Goal { A : Type & Equiv A }.
eexists.
Set Typeclasses Debug.
timeout 1 apply _. (* loops, floods editor, and doesn't even time out *)
as a fix it sounds horrible, but this part of std++ seems to work pretty well here.
It looks like the referenced bugs were closed. And looking closer, a lot of the code that didn't work with the mode looks bad. Like writing Goal forall
{Equiv X} a, equiv a a and expecting
a to get type
X just because it's the most obvious
Equiv instance. With this suggestion it might randomly decide
a:T` instead. I think we should just change the code and not rely on this behavior.
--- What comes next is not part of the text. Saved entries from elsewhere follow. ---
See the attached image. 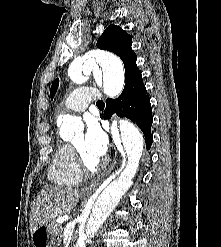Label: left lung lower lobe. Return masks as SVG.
Segmentation results:
<instances>
[{
  "label": "left lung lower lobe",
  "instance_id": "left-lung-lower-lobe-1",
  "mask_svg": "<svg viewBox=\"0 0 221 247\" xmlns=\"http://www.w3.org/2000/svg\"><path fill=\"white\" fill-rule=\"evenodd\" d=\"M143 84L134 82L117 99H107L104 118L109 119L113 113L119 117H126L137 124L145 136L146 148L149 149L153 136L151 126L153 122L150 98Z\"/></svg>",
  "mask_w": 221,
  "mask_h": 247
}]
</instances>
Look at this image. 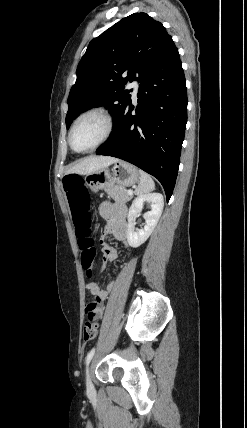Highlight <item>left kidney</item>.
Listing matches in <instances>:
<instances>
[{
    "instance_id": "5707ae66",
    "label": "left kidney",
    "mask_w": 247,
    "mask_h": 428,
    "mask_svg": "<svg viewBox=\"0 0 247 428\" xmlns=\"http://www.w3.org/2000/svg\"><path fill=\"white\" fill-rule=\"evenodd\" d=\"M145 202L151 204V210L143 215L145 226L135 230V219L141 213ZM164 206L163 196L160 193L140 195L134 199L128 213L127 242L131 247L137 248L143 244L154 230L162 214Z\"/></svg>"
}]
</instances>
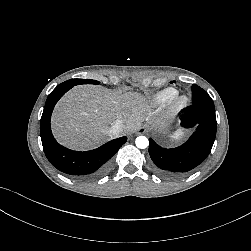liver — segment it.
Returning a JSON list of instances; mask_svg holds the SVG:
<instances>
[{
  "instance_id": "6515ba94",
  "label": "liver",
  "mask_w": 251,
  "mask_h": 251,
  "mask_svg": "<svg viewBox=\"0 0 251 251\" xmlns=\"http://www.w3.org/2000/svg\"><path fill=\"white\" fill-rule=\"evenodd\" d=\"M150 116L146 100L136 93L122 94L87 85L74 88L59 102L53 115V128L63 144L85 149L112 137L109 131L116 121L131 130ZM181 133L178 129L174 134Z\"/></svg>"
}]
</instances>
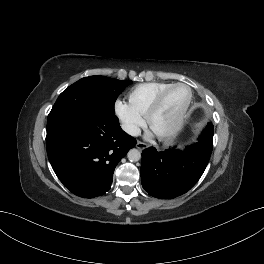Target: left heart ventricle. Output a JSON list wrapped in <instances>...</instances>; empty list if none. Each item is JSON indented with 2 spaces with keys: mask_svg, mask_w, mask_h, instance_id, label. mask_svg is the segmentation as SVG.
I'll use <instances>...</instances> for the list:
<instances>
[{
  "mask_svg": "<svg viewBox=\"0 0 264 264\" xmlns=\"http://www.w3.org/2000/svg\"><path fill=\"white\" fill-rule=\"evenodd\" d=\"M188 98V90L176 87L168 92L163 103L152 119V129L162 132L168 129L178 117Z\"/></svg>",
  "mask_w": 264,
  "mask_h": 264,
  "instance_id": "b2bd125f",
  "label": "left heart ventricle"
}]
</instances>
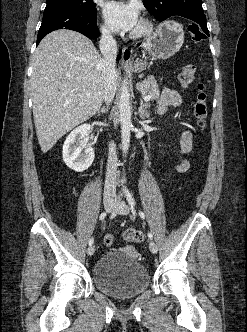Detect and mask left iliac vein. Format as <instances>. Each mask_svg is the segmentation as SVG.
Listing matches in <instances>:
<instances>
[{"label":"left iliac vein","mask_w":247,"mask_h":332,"mask_svg":"<svg viewBox=\"0 0 247 332\" xmlns=\"http://www.w3.org/2000/svg\"><path fill=\"white\" fill-rule=\"evenodd\" d=\"M113 211L120 215H128L130 212V207L126 205L124 201H121L115 204ZM149 249L153 254H156L158 251L157 245L153 241H150Z\"/></svg>","instance_id":"4c4485c4"}]
</instances>
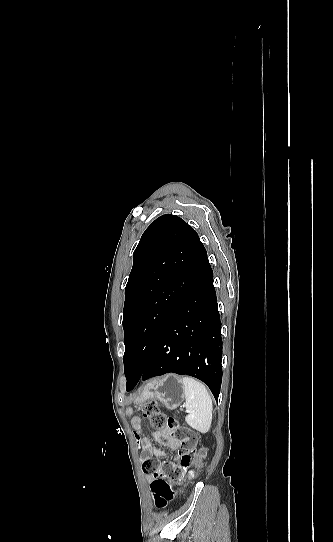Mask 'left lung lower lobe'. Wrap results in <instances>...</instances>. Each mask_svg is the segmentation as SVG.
<instances>
[{
  "label": "left lung lower lobe",
  "instance_id": "left-lung-lower-lobe-1",
  "mask_svg": "<svg viewBox=\"0 0 333 542\" xmlns=\"http://www.w3.org/2000/svg\"><path fill=\"white\" fill-rule=\"evenodd\" d=\"M221 361V322L208 261L161 329L142 374L128 380L126 390L141 379L173 372L200 379L218 400Z\"/></svg>",
  "mask_w": 333,
  "mask_h": 542
}]
</instances>
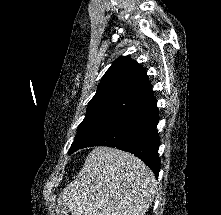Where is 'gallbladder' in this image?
<instances>
[{
    "instance_id": "bac80fb5",
    "label": "gallbladder",
    "mask_w": 221,
    "mask_h": 215,
    "mask_svg": "<svg viewBox=\"0 0 221 215\" xmlns=\"http://www.w3.org/2000/svg\"><path fill=\"white\" fill-rule=\"evenodd\" d=\"M70 209L66 204H59L57 206V215H69Z\"/></svg>"
}]
</instances>
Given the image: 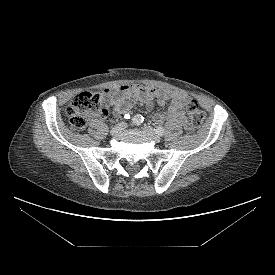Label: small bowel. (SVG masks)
Instances as JSON below:
<instances>
[{
	"instance_id": "small-bowel-1",
	"label": "small bowel",
	"mask_w": 275,
	"mask_h": 275,
	"mask_svg": "<svg viewBox=\"0 0 275 275\" xmlns=\"http://www.w3.org/2000/svg\"><path fill=\"white\" fill-rule=\"evenodd\" d=\"M104 101L106 104L112 106L113 113L117 116L126 114L138 102L144 104L147 110H152L155 102L159 105L169 102L168 110L155 114L153 120L155 122L176 120L186 130H192L185 115V108L190 102V97L184 91L150 86L123 85L106 90ZM107 113L106 110L101 115H107Z\"/></svg>"
}]
</instances>
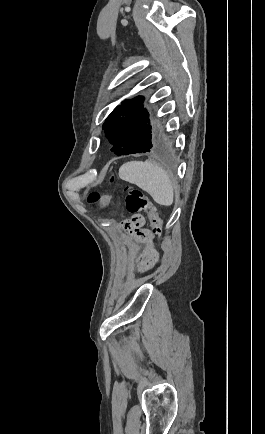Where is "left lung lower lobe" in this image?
<instances>
[{"label": "left lung lower lobe", "mask_w": 265, "mask_h": 434, "mask_svg": "<svg viewBox=\"0 0 265 434\" xmlns=\"http://www.w3.org/2000/svg\"><path fill=\"white\" fill-rule=\"evenodd\" d=\"M152 127L129 139L120 148L112 149L116 155L155 152L163 153L172 148L173 140L164 133L152 134Z\"/></svg>", "instance_id": "0a47b994"}]
</instances>
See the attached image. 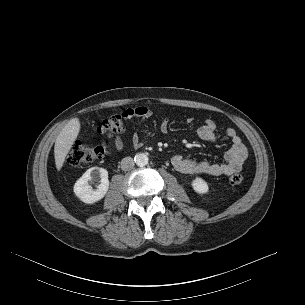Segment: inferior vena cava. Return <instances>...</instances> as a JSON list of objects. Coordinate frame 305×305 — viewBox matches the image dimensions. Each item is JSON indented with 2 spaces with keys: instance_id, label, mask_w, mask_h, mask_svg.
Listing matches in <instances>:
<instances>
[{
  "instance_id": "1",
  "label": "inferior vena cava",
  "mask_w": 305,
  "mask_h": 305,
  "mask_svg": "<svg viewBox=\"0 0 305 305\" xmlns=\"http://www.w3.org/2000/svg\"><path fill=\"white\" fill-rule=\"evenodd\" d=\"M134 167V160L131 157H125L121 160V169L124 171L130 170Z\"/></svg>"
}]
</instances>
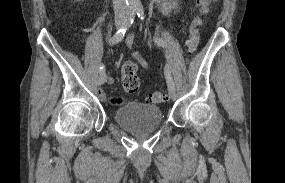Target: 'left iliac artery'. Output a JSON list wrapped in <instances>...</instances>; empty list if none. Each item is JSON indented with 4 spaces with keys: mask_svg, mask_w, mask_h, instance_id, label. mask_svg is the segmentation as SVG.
I'll return each mask as SVG.
<instances>
[{
    "mask_svg": "<svg viewBox=\"0 0 285 183\" xmlns=\"http://www.w3.org/2000/svg\"><path fill=\"white\" fill-rule=\"evenodd\" d=\"M136 11H137V15L138 17L143 20L144 19V10H143V7H137L136 8ZM154 41L156 44H158L159 46H162V47H165V42L160 39V38H154ZM164 73H165V77H166V81H167V84L168 86H171V87H175V84H174V81L172 79V76H171V71H170V67L168 64H166L165 66V69H164Z\"/></svg>",
    "mask_w": 285,
    "mask_h": 183,
    "instance_id": "obj_1",
    "label": "left iliac artery"
}]
</instances>
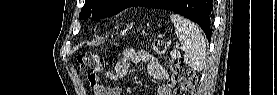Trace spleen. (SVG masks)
<instances>
[{
  "label": "spleen",
  "instance_id": "obj_1",
  "mask_svg": "<svg viewBox=\"0 0 277 95\" xmlns=\"http://www.w3.org/2000/svg\"><path fill=\"white\" fill-rule=\"evenodd\" d=\"M170 18L174 23L175 34L184 50V62L193 70H203L206 58V43L199 28L177 14H172Z\"/></svg>",
  "mask_w": 277,
  "mask_h": 95
}]
</instances>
are you using 8.12 already (to get those fixes)?
but I agree that CompareReflexive (option_compare compare).
seems like it should be written `
Instance option_compare_reflexive `{Xsc : !StrictlyComparable X} : CompareReflexive (compare (X := option X)).
in stdpp style, you'd end up with some notation, say <>?
, and a variant with type arguments, here <>?@{T}
, and then write:
... : CompareReflexive (<>?@{T})
ahem, for that you'd also need Notation (<>?@{T}) := (compare (X := T)).
I don't think we're depending on things affected by those bugs. Certainly not on purpose.
Now I seem to be running into something with typeclass modes and context variables. I have a class like Ops (x:Type)
with mode !
, a record/product like Structure (x:Type)
, and a function forall x, Structure x -> Ops x
registered as an instance. In a section with context (X:Type)(structure:Structure X)
a goal Ops X
isn't solved by typeclasses eauto
. Debug shows it's not even trying the hint.
I thought the manual says the mode !
excludes only terms whose head is an evar, so I wouldn't expect the mode to prevent the instance from applying.
Oh, Verbosity 2 shows that is applying the instance and attempting a recursive goal for Structure X
as expected, but not finding the value from the context. I guess because Structure
isn't actually a class.
forall x, Ops x -> Structure x
shouldn't it be Structrure -> Ops to solve an Ops goal?
Yes, that's the direction it actually is. Just a typo here.
I guess because Structure isn't actually a class.
yes
I thought auto
/eauto
/typeclasses eauto
automatically tried assumption
. Not sure if it's a good idea compared to making it a class, but a Hint Extern 4 (Structure _) => assumption : typeclass_instances
lets that typeclass search succeed.
Well, that worked in most places, but I also hit an Anomaly "grounding a non evar-free term"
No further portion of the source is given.